[Text pulled from the pages]
● ● ● ● ●

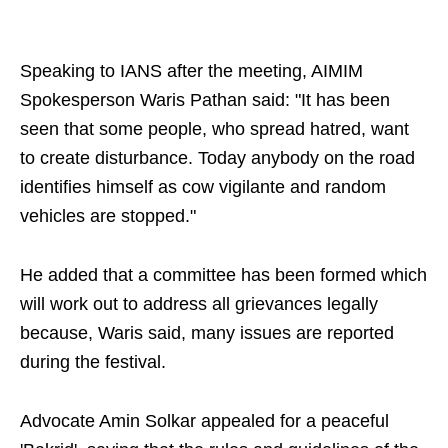
Speaking to IANS after the meeting, AIMIM
Spokesperson Waris Pathan said: "It has been
seen that some people, who spread hatred, want
to create disturbance. Today anybody on the road
identifies himself as cow vigilante and random
vehicles are stopped."
He added that a committee has been formed which
will work out to address all grievances legally
because, Waris said, many issues are reported
during the festival.
Advocate Amin Solkar appealed for a peaceful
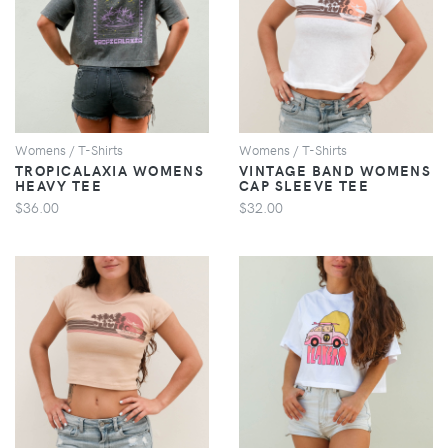
VIEW
VIEW
Womens / T-Shirts
Womens / T-Shirts
TROPICALAXIA WOMENS
VINTAGE BAND WOMENS
HEAVY TEE
CAP SLEEVE TEE
$36.00
$32.00
VIEW
VIEW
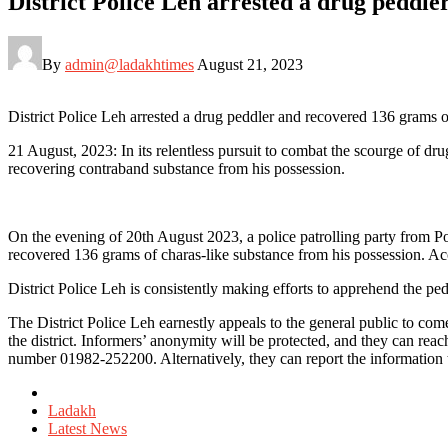
District Police Leh arrested a drug peddl
By
admin@ladakhtimes
August 21, 2023
District Police Leh arrested a drug peddler and recovered 136 grams 
21 August, 2023: In its relentless pursuit to combat the scourge of dr
recovering contraband substance from his possession.
On the evening of 20th August 2023, a police patrolling party fro
recovered 136 grams of charas-like substance from his possession. Ac
District Police Leh is consistently making efforts to apprehend the ped
The District Police Leh earnestly appeals to the general public to co
the district. Informers’ anonymity will be protected, and they can r
number 01982-252200. Alternatively, they can report the information to
Posted
in
Ladakh
Latest News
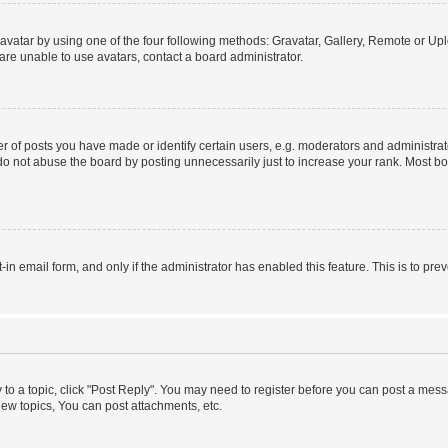
vatar by using one of the four following methods: Gravatar, Gallery, Remote or Uplo
re unable to use avatars, contact a board administrator.
f posts you have made or identify certain users, e.g. moderators and administrato
do not abuse the board by posting unnecessarily just to increase your rank. Most boa
t-in email form, and only if the administrator has enabled this feature. This is to 
y to a topic, click "Post Reply". You may need to register before you can post a messa
ew topics, You can post attachments, etc.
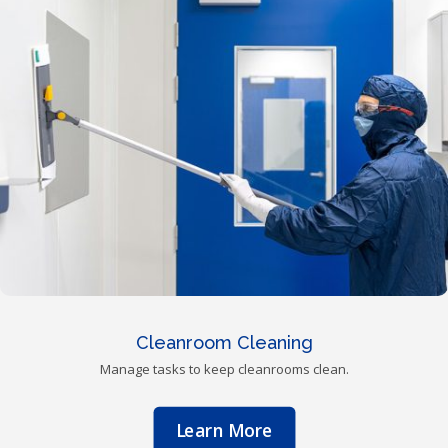
Cleanroom Cleaning
Manage tasks to keep cleanrooms clean.
Learn More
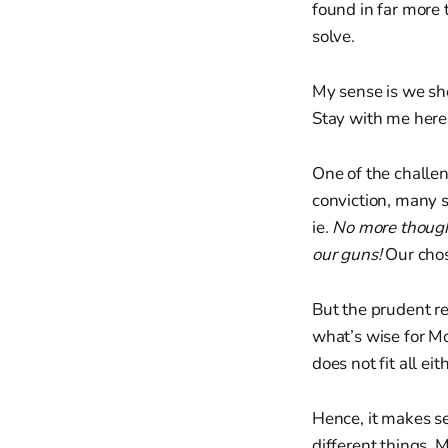
found in far more 
solve.
My sense is we sho
Stay with me her
One of the challen
conviction, many s
ie.
No more though
our guns!
Our chos
But the prudent re
what’s wise for Mo
does not fit all eit
Hence, it makes sen
different things. M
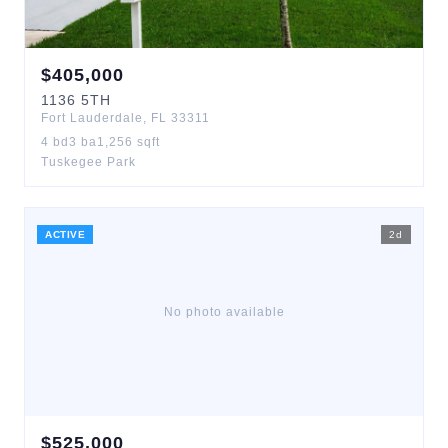
$
405,000
1136
5TH
Fort Lauderdale
,
FL
33311
4
bd
3
ba
1,256
sqft
Tuskegee Park
ACTIVE
2
d
No photo available
$
525,000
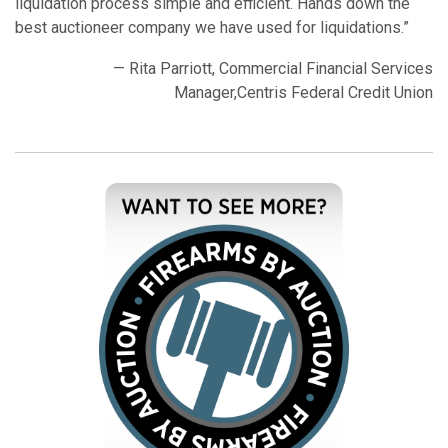
liquidation process simple and efficient. Hands down the
best auctioneer company we have used for liquidations.”
— Rita Parriott, Commercial Financial Services
Manager,Centris Federal Credit Union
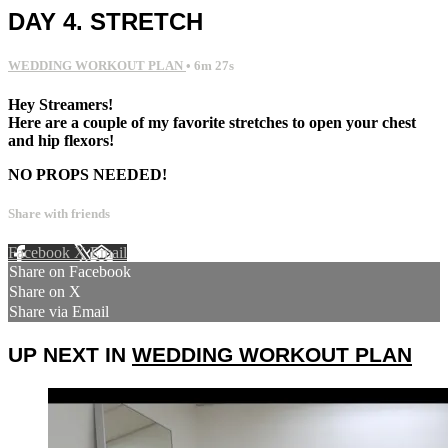
DAY 4. STRETCH
WEDDING WORKOUT PLAN
• 6m 27s
Hey Streamers!
Here are a couple of my favorite stretches to open your chest
and hip flexors!
NO PROPS NEEDED!
Share with friends
Facebook
X
Email
Share on Facebook
Share on X
Share via Email
UP NEXT IN
WEDDING WORKOUT PLAN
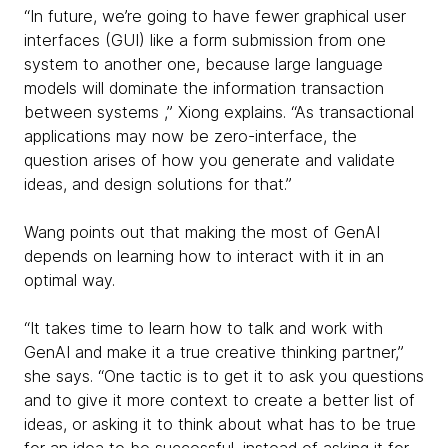
“In future, we’re going to have fewer graphical user
interfaces (GUI) like a form submission from one
system to another one, because large language
models will dominate the information transaction
between systems ,” Xiong explains. “As transactional
applications may now be zero-interface, the
question arises of how you generate and validate
ideas, and design solutions for that.”
Wang points out that making the most of GenAI
depends on learning how to interact with it in an
optimal way.
“It takes time to learn how to talk and work with
GenAI and make it a true creative thinking partner,”
she says. “One tactic is to get it to ask you questions
and to give it more context to create a better list of
ideas, or asking it to think about what has to be true
for an idea to be successful, instead of asking it for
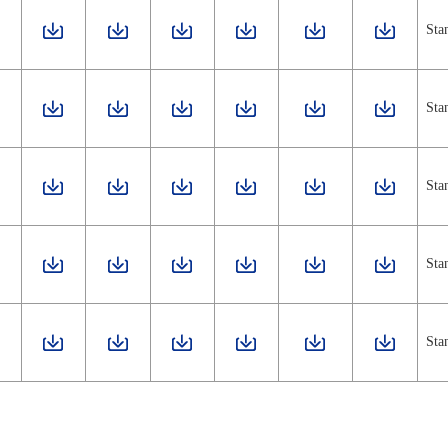
Sta
Sta
Sta
Sta
Sta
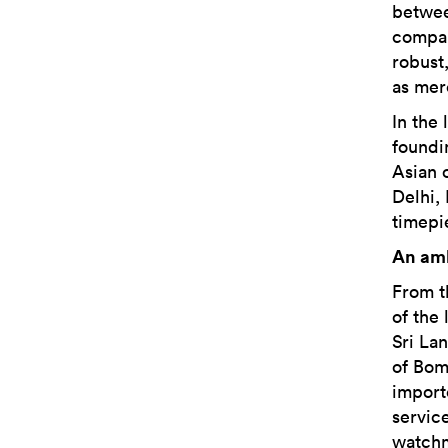
betwee
compan
robust,
as mer
In the 
foundi
Asian 
Delhi,
timepi
An amb
From t
of the
Sri La
of Bom
import
servic
watchm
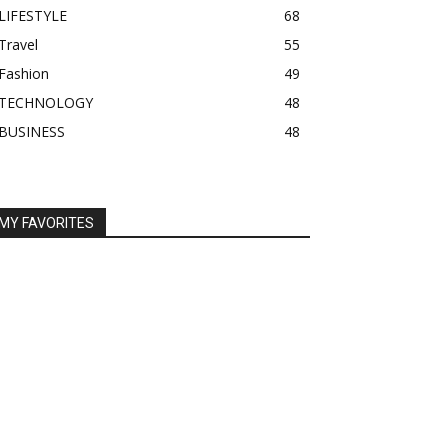
LIFESTYLE
68
Travel
55
Fashion
49
TECHNOLOGY
48
BUSINESS
48
MY FAVORITES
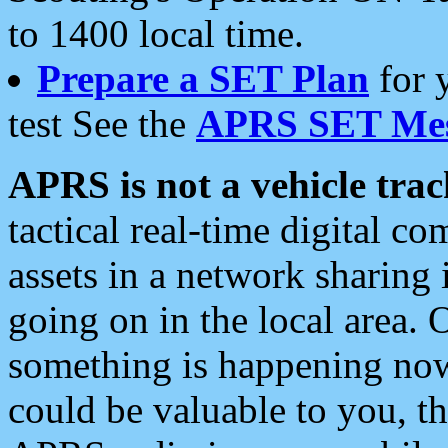
to 1400 local time.
Prepare a SET Plan
for 
test See the
APRS SET Mes
APRS is not a vehicle trac
tactical real-time digital 
assets in a network sharing
going on in the local area. 
something is happening now,
could be valuable to you, t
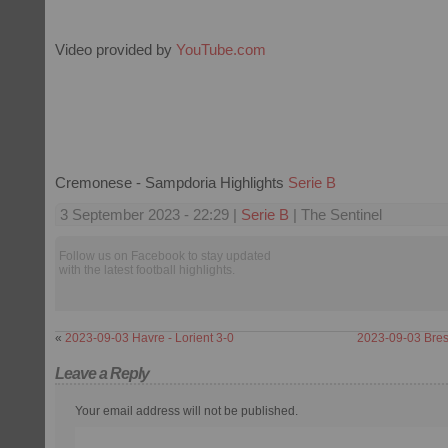
Video provided by
YouTube.com
Cremonese - Sampdoria Highlights
Serie B
3 September 2023 - 22:29 |
Serie B
| The Sentinel
Follow us on Facebook to stay updated
with the latest football highlights.
«
2023-09-03 Havre - Lorient 3-0
2023-09-03 Bres
Leave a Reply
Your email address will not be published.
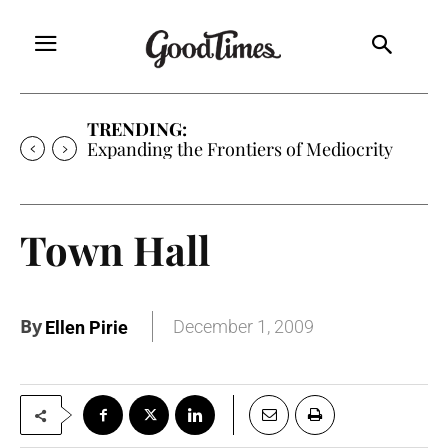
TRENDING:
Expanding the Frontiers of Mediocrity
Town Hall
By
December 1, 2009
Ellen Pirie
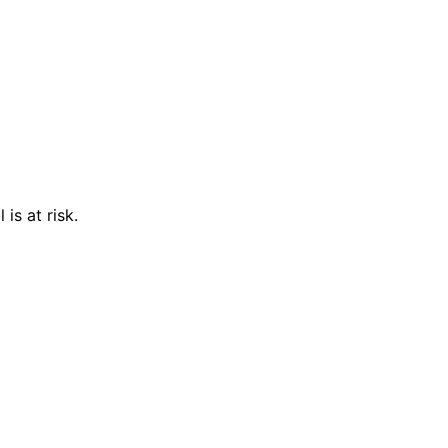
is at risk.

● ● ● ● ●

● Work required: Repeat the lines from the one with "vatar by using" up to and including the one with "Manager,Centris Federal Credit Union". Leave out the picture markers.

● Result of this task:
vatar by using one of the four following methods: Gravatar, Gallery, Remote or Uplo
re unable to use avatars, contact a board administrator.
f posts you have made or identify certain users, e.g. moderators and administrato
do not abuse the board by posting unnecessarily just to increase your rank. Most boa
t-in email form, and only if the administrator has enabled this feature. This is to 
y to a topic, click "Post Reply". You may need to register before you can post a messa
ew topics, You can post attachments, etc.
Cleanroom Cleaning
Manage tasks to keep cleanrooms clean.
Learn More
found in far more 
solve.
My sense is we sho
Stay with me her
One of the challen
conviction, many s
ie.
No more though
our guns!
Our chos
But the prudent re
what’s wise for Mo
does not fit all eit
Hence, it makes sen
different things. M
$
405,000
1136
5TH
Fort Lauderdale
,
FL
33311
4
bd
3
ba
1,256
sqft
Tuskegee Park
ACTIVE
2
d
No photo available
$
525,000
liquidation process simple and efficient. Hands down the
best auctioneer company we have used for liquidations.”
— Rita Parriott, Commercial Financial Services
Manager,Centris Federal Credit Union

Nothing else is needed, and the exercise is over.